So, after that long-winded introduction, here’s the deal: We are all becoming more trusting of corporations and privacy policies over time, sacrificing security for ease-of-use. It’s a question of priorities for many – and I don’t mean to single out any individual or lifestyle. If you have a secure and efficient system for organizing and protecting your digital life, then by all means disregard what might seem to be my paranoid observations. If you are interested in learning more about how to stay ahead of the game, this is for you. I am calling out to both lightweight users and professionals – your personal data might not seem that important, until you lose it (or worse, it’s stolen). As a concerned and sympathetic fellow technophile, I would like to help dismantle the jumble of services and solutions that are available, and dispel some commonly held misconseptions.
##############################
## Task prompt
Write out the part of the passage on digital privacy starting at "So, after that" and ending at "commonly held misconseptions.". The material that comes next is separate from the passage on digital privacy.

## Available data
##############################
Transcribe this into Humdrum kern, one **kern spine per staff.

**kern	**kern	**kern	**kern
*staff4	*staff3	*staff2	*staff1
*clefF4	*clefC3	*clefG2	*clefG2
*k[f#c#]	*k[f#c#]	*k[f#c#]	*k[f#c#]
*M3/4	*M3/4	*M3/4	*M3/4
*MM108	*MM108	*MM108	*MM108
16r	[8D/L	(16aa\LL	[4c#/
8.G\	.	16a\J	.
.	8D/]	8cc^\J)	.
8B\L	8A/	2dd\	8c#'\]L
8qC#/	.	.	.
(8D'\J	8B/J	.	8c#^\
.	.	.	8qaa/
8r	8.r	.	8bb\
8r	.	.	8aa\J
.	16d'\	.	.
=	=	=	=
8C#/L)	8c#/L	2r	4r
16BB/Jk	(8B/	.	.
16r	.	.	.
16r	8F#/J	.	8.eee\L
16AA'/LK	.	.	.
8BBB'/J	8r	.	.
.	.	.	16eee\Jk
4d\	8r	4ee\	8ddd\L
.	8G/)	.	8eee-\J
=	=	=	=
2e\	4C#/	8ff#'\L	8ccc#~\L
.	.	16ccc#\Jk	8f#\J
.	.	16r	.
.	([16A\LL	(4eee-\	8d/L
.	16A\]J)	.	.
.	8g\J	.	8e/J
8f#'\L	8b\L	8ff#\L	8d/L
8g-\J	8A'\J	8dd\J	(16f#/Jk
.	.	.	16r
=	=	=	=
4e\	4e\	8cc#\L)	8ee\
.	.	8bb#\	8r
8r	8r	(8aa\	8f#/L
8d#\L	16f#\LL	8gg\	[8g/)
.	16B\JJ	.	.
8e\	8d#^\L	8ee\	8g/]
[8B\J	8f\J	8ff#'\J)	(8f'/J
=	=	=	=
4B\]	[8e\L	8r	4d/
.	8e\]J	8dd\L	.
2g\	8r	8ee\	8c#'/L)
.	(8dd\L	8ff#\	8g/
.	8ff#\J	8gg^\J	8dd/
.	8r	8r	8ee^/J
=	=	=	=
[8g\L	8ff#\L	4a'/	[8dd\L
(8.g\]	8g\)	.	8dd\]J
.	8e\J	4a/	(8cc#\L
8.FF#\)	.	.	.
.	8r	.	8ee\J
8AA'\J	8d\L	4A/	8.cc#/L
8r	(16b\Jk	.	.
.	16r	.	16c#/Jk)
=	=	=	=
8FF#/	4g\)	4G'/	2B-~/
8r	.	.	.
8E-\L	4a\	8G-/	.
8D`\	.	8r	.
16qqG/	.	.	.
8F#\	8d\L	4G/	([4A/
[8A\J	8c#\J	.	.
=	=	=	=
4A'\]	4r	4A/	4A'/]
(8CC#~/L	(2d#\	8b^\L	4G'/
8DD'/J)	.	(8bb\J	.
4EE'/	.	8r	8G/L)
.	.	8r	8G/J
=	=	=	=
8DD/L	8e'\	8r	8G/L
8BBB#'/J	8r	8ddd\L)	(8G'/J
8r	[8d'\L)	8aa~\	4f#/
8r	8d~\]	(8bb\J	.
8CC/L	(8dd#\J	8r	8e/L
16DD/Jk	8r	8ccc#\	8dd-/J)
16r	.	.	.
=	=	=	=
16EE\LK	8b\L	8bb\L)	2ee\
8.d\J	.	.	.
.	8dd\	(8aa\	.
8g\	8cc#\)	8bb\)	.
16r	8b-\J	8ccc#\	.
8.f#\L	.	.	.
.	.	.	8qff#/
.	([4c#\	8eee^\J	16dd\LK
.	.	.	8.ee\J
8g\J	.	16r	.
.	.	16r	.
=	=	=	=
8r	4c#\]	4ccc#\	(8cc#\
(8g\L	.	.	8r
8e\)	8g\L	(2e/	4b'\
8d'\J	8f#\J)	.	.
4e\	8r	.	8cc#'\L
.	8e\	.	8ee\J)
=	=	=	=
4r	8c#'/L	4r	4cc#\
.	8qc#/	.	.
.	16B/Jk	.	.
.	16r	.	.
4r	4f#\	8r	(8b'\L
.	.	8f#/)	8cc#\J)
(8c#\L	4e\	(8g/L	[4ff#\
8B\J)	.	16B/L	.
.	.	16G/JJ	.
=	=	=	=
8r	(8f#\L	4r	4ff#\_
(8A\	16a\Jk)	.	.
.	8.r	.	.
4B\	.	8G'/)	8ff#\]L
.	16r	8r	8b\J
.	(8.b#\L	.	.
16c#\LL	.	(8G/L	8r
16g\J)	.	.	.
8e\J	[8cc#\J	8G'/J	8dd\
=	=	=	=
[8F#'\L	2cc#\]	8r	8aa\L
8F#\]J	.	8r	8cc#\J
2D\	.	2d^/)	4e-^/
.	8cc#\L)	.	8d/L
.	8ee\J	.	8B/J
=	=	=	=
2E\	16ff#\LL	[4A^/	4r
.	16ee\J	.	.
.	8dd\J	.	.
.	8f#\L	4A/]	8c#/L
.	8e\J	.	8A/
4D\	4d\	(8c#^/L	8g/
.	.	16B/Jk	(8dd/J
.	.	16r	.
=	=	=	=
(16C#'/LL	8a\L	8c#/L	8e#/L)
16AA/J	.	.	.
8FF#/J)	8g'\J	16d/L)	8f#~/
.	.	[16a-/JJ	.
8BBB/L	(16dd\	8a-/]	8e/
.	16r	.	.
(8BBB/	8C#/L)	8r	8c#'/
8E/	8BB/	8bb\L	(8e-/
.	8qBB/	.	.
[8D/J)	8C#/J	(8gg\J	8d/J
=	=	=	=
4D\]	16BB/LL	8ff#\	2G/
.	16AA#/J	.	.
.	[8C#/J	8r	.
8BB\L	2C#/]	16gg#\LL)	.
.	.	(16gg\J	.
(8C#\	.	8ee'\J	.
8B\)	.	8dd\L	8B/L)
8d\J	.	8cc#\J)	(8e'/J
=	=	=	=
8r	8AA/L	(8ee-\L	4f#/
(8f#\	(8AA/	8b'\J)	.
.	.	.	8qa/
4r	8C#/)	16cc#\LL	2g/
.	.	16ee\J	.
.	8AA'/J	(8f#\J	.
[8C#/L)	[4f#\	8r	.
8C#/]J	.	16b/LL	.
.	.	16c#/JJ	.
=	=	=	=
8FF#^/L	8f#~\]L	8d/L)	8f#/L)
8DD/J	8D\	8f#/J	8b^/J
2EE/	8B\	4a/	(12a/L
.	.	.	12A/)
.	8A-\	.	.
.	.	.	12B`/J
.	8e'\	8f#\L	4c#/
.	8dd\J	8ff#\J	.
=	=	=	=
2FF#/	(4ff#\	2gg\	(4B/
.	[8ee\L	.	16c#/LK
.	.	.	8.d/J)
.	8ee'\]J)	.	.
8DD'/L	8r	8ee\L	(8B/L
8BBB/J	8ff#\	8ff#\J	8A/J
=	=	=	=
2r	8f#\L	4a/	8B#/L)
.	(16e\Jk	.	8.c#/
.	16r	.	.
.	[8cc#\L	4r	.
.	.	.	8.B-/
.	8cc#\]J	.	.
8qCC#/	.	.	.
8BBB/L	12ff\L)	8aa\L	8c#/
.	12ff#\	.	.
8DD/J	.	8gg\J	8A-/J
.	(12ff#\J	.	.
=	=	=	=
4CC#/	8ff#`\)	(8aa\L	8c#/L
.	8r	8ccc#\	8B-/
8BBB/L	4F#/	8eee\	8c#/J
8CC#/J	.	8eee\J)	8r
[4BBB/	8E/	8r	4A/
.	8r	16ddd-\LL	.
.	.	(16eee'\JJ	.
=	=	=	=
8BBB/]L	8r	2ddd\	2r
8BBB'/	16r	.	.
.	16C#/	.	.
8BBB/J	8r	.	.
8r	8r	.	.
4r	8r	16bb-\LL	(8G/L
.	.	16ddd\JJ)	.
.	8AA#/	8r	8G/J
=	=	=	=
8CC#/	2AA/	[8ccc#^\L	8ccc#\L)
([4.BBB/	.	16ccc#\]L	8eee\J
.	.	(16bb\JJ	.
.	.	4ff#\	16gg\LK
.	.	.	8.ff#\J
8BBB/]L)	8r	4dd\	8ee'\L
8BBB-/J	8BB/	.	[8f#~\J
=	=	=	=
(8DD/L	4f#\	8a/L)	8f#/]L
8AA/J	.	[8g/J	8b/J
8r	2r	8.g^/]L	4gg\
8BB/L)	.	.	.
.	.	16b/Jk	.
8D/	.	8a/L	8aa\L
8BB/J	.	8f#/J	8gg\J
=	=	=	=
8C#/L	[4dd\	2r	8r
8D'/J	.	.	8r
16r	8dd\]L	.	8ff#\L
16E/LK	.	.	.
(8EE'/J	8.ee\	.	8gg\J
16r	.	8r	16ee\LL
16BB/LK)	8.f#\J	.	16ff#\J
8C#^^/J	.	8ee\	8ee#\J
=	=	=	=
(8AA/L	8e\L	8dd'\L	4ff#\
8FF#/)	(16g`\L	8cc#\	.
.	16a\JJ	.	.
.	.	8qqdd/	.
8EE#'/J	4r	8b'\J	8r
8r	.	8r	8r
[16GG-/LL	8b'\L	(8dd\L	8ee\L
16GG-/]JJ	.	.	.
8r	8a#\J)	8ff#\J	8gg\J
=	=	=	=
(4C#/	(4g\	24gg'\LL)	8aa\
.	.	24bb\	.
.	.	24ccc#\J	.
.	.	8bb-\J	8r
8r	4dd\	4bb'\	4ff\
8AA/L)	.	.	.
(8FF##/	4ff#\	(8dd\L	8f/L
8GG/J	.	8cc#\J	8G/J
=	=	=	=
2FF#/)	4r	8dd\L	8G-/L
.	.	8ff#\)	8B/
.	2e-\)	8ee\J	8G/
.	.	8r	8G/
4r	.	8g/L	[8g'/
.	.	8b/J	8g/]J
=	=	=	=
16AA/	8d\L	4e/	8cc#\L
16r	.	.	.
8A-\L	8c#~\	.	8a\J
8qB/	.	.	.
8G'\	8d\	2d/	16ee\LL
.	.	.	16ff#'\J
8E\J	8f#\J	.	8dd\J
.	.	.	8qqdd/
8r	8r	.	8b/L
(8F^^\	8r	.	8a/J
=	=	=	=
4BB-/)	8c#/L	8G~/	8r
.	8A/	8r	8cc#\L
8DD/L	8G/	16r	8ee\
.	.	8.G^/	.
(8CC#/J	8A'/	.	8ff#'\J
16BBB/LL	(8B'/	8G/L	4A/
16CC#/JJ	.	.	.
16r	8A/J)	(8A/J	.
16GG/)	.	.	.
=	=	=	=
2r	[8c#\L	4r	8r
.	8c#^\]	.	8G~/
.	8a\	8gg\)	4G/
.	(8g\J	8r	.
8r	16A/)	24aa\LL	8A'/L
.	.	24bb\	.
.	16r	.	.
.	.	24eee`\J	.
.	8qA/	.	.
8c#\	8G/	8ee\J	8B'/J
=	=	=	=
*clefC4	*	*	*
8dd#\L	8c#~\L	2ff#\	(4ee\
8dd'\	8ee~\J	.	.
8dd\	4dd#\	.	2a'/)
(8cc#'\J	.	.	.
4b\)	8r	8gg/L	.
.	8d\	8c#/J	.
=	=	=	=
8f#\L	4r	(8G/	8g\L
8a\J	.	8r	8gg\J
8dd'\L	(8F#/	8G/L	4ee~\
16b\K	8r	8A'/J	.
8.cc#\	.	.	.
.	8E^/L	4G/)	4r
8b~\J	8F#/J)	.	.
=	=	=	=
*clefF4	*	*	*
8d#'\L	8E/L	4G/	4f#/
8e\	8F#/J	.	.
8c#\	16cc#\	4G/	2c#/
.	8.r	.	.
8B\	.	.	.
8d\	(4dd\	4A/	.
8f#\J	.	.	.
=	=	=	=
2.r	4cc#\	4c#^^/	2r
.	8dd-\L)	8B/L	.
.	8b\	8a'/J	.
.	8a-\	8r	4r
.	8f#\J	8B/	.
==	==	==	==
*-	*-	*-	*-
##############################
## Exercise response
So, after that long-winded introduction, here’s the deal: We are all becoming more trusting of corporations and privacy policies over time, sacrificing security for ease-of-use. It’s a question of priorities for many – and I don’t mean to single out any individual or lifestyle. If you have a secure and efficient system for organizing and protecting your digital life, then by all means disregard what might seem to be my paranoid observations. If you are interested in learning more about how to stay ahead of the game, this is for you. I am calling out to both lightweight users and professionals – your personal data might not seem that important, until you lose it (or worse, it’s stolen). As a concerned and sympathetic fellow technophile, I would like to help dismantle the jumble of services and solutions that are available, and dispel some commonly held misconseptions.